The Trump administration said Friday that people in the United States on temporary visas who want green cards must return to their home countries to apply through consular processing, a sharp change that could affect students, temporary workers and tourists already living here lawfully.
U.S. Citizenship and Immigration Services spokesperson Zach Kahler said the policy applies to non-immigrant visa holders and is meant to keep a visit from becoming the first step in a Green Card process. He said, “From now on, an alien who is in the U.S. temporarily and wants a Green Card must return to their home country to apply, except in extraordinary circumstances.”
Kahler said the agency’s view is that “our system is designed for them to leave when their visit is over” and that letting them stay and apply from inside the country should not be the norm. He said returning applicants to their home countries lowers the chance that people denied residency will disappear into the country illegally, and that following the law shifts most of these cases to State Department consular offices abroad. It also frees USCIS resources for other work, including visas for victims of violent crime and human trafficking, naturalization applications and other priorities.
The change lands with real force because, in a typical year, about 1 million people apply for green cards, according to former USCIS official Doug Rand, and half of those applicants apply from inside the United States to change their status while they are living here. Rand said, “The purpose of this policy is exclusion.” He added, “Remember that Trump has banned people from over 100 countries from returning to the U.S., so forcing them to go abroad for consular processing is no pathway at all.”
For years, the existing practice allowed non-citizens who entered the United States lawfully and later qualified for lawful permanent resident status to adjust status without leaving the country. World Relief said the new approach largely ends that longstanding practice.
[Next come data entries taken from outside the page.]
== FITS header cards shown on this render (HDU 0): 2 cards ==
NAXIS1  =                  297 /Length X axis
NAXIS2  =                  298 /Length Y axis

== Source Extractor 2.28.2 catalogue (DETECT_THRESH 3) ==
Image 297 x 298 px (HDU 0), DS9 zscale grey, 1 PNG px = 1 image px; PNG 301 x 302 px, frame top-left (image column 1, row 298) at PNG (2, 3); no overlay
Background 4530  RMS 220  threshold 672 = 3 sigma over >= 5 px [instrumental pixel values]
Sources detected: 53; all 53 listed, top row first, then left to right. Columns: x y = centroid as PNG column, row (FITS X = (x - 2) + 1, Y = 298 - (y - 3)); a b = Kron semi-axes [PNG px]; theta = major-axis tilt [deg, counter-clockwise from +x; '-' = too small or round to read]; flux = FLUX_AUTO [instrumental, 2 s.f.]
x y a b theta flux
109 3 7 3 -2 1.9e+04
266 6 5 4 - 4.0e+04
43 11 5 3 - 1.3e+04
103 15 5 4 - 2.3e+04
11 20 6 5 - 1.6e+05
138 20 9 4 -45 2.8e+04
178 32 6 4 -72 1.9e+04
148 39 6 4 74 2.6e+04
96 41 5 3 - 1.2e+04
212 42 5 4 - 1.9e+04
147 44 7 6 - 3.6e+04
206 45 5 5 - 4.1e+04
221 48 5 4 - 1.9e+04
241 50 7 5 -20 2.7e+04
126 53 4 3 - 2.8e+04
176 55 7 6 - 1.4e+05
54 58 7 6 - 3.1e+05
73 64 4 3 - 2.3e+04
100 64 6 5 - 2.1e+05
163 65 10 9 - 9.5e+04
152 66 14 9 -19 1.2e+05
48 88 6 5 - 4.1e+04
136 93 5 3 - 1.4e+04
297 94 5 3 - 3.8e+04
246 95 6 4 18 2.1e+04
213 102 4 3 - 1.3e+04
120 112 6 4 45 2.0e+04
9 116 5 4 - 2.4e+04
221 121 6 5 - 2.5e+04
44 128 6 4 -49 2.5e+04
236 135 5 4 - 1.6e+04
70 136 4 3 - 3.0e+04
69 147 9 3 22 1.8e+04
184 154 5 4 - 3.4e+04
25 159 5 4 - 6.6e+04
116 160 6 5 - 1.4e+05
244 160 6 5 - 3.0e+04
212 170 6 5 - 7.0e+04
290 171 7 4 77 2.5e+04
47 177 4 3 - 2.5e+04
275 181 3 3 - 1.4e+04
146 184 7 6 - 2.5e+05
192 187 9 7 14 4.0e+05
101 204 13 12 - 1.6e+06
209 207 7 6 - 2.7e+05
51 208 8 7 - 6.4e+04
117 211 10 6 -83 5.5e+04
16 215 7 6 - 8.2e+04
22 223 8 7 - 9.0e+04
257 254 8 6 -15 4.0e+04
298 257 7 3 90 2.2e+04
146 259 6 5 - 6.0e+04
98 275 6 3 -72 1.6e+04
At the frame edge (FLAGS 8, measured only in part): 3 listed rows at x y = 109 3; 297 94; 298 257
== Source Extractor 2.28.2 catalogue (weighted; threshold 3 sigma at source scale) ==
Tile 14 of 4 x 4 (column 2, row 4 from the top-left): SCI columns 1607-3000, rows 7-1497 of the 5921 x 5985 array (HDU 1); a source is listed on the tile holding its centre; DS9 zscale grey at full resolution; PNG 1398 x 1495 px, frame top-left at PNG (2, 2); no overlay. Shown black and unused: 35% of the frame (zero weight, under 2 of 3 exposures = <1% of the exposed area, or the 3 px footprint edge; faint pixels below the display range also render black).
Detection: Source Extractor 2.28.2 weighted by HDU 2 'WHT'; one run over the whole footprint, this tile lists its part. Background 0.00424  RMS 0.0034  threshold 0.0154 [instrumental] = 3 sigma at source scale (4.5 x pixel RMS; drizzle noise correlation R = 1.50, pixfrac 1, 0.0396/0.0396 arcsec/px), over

The group called the change “cruel” and “anti-family,” while president and CEO Myal Greene said, “This policy, impacting individuals who meet the legal requirements for a green card, will force apart husbands from wives and children from their parents.”
Greene also said, “There’s simply no compelling reason for this cruel, anti-family policy change, and I hope and pray it will be reversed, whether by administrative reconsideration, congressional action or the courts.” The administration, meanwhile, framed the move as a way to “make our system fairer and more efficient,” shifting most applications to U.S. consular offices abroad and reserving domestic resources for other cases.
The fight now turns on how broadly the new approach will be applied and how many would-be immigrants will be pushed out of the country to finish a process they had expected to complete from within it.